The Nevada Department of Taxation issued an advisory on Monday saying Certified Ag Labs LLC misrepresented THC potency levels during a routine inspection at the facility. It said products tested there “may be labeled incorrectly and could contain a different level of THC than what is listed on product packaging.”

The lab said its license could potentially be revoked.

Randy Gardner, a managing member of the lab, said in a statement the suspension “is as baseless as it is appalling.” He said they have been completely transparent with the state at all times.

The lab was briefly closed in December 2017 for undisclosed reasons before reopening in January 2018.

The department didn’t indicate in Monday’s public advisory that it was suspending the license of the lab, nor did it indicate in its notice that it was closing it. But a notice on the facility door indicated that the lab license in fact had been suspended, the newspaper reported.

“The Department advises all legal cannabis users to take caution when using product tested by Certified Ag Labs, LLC and when comparing any similar products of the same potency, as those effects may be greater and/or less than that of the product tested by Certified Ag Labs, LLC,” the notice read.

The state Department of Taxation didn’t provide any additional information.

The suspension came without warning, Gardner said.

“We hope the State appreciates that a business and its employees’ livelihoods and reputations are at stake.
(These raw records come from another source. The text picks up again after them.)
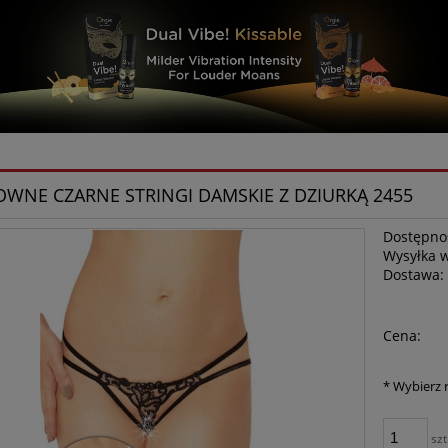
OWNE CZARNE STRINGI DAMSKIE Z DZIURKĄ 2455
Dostępno
Wysyłka 
Dostawa:
Cena:
*
Wybierz 
szt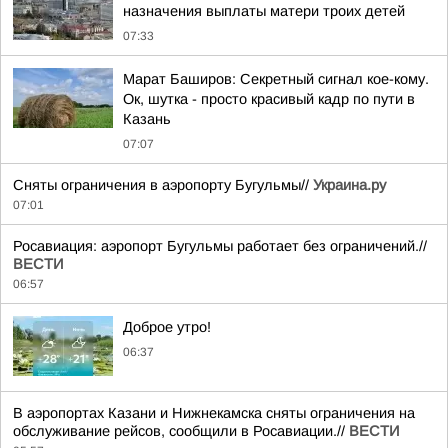
назначения выплаты матери троих детей
07:33
Марат Баширов: Секретный сигнал кое-кому.
Ок, шутка - просто красивый кадр по пути в
Казань
07:07
Сняты ограничения в аэропорту Бугульмы//
Украина.ру
07:01
Росавиация: аэропорт Бугульмы работает без ограничений.//
ВЕСТИ
06:57
Доброе утро!
06:37
В аэропортах Казани и Нижнекамска сняты ограничения на
обслуживание рейсов, сообщили в Росавиации.//
ВЕСТИ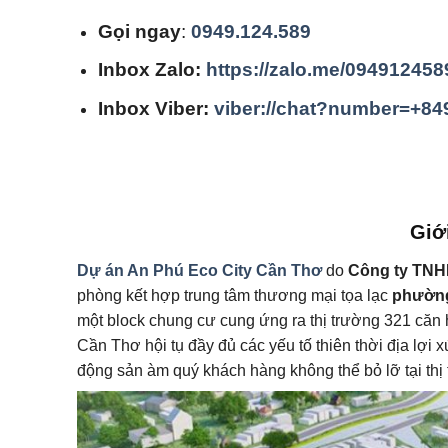
Gọi ngay
:
0949.124.589
Inbox Zalo:
https://zalo.me/094912458
Inbox Viber:
viber://chat?number=+8
Giớ
Dự án An Phú Eco City Cần Thơ
do
Công ty TNH
phòng kết hợp trung tâm thương mại tọa lạc
phường
một block chung cư cung ứng ra thị trường 321 căn h
Cần Thơ hội tụ đầy đủ các yếu tố thiên thời địa lợi
động sản àm quý khách hàng không thể bỏ lỡ tại thị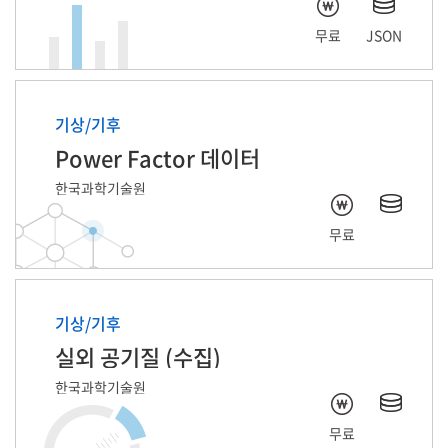
무료
JSON
기상/기후
Power Factor 데이터
한국과학기술원
무료
기상/기후
실외 공기질 (수집)
한국과학기술원
무료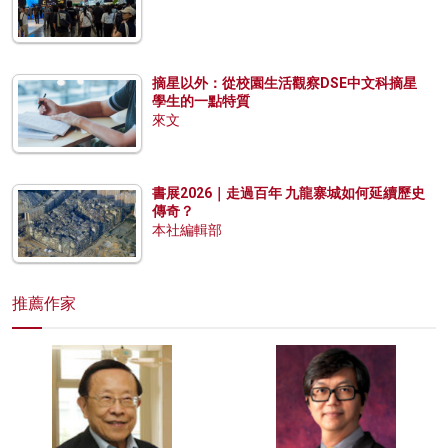
摘星以外：從校園生活觀察DSE中文科摘星
學生的一點特質
來文
書展2026｜走過百年 九龍寨城如何延續歷史
傳奇？
本社編輯部
推薦作家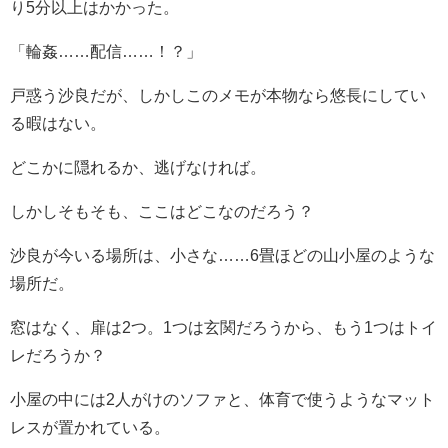
り5分以上はかかった。
「輪姦……配信……！？」
戸惑う沙良だが、しかしこのメモが本物なら悠長にしてい
る暇はない。
どこかに隠れるか、逃げなければ。
しかしそもそも、ここはどこなのだろう？
沙良が今いる場所は、小さな……6畳ほどの山小屋のような
場所だ。
窓はなく、扉は2つ。1つは玄関だろうから、もう1つはトイ
レだろうか？
小屋の中には2人がけのソファと、体育で使うようなマット
レスが置かれている。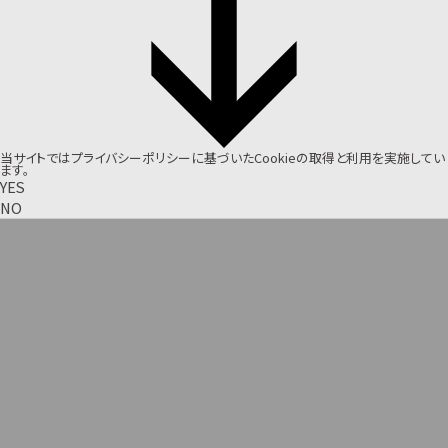
当サイトでは
プライバシーポリシー
に基づいたCookieの取得と利用を実施してい
ます。
YES
NO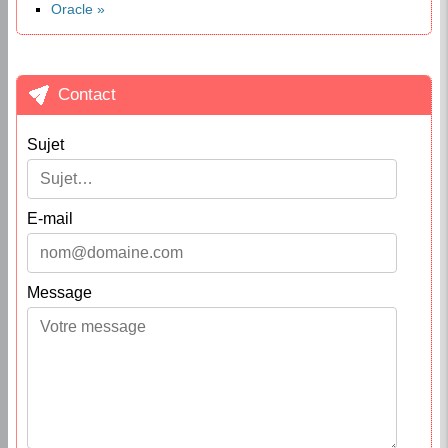
Oracle
Contact
Sujet
E-mail
Message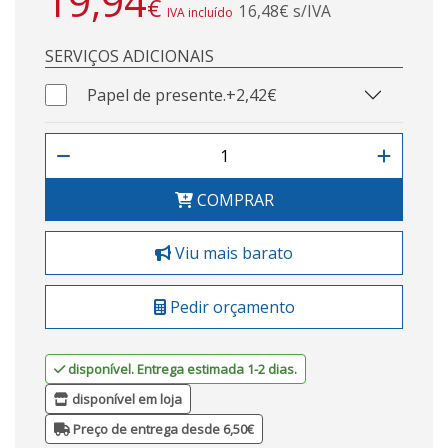
19,94
€
16,48€ s/IVA
IVA incluído
SERVIÇOS ADICIONAIS
Papel de presente.
+2,42€
COMPRAR
Viu mais barato
Pedir orçamento
disponível. Entrega estimada 1-2 dias.
disponível em loja
Preço de entrega desde 6,50€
We are pursuing our options and all legal and equitable redress will be on the table,” he said.

The first time the taxation department suspended the lab’s license, in 2017, was due to the lab’s misunderstanding of new regulations at the time, Gardner said. This time, he said the lab did nothing wrong and he “stands behind the data 100 percent.”

It’s the state officials who are confused this time, he said.

He could not elaborate on the suspension, but he said that the lab’s products in no way endangered consumers.